**Problem to solve:** A faithful copy of each entry below is expected, with the images removed.

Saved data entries
□ □ □ □

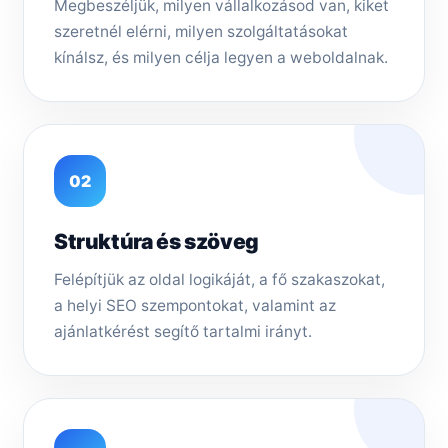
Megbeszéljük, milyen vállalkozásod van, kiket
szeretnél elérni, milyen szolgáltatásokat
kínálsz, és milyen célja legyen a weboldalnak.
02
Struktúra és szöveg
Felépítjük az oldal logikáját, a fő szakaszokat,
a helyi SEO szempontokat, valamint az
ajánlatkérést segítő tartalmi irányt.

□ □ □ □

**Result for this exercise:**
Megbeszéljük, milyen vállalkozásod van, kiket
szeretnél elérni, milyen szolgáltatásokat
kínálsz, és milyen célja legyen a weboldalnak.
02
Struktúra és szöveg
Felépítjük az oldal logikáját, a fő szakaszokat,
a helyi SEO szempontokat, valamint az
ajánlatkérést segítő tartalmi irányt.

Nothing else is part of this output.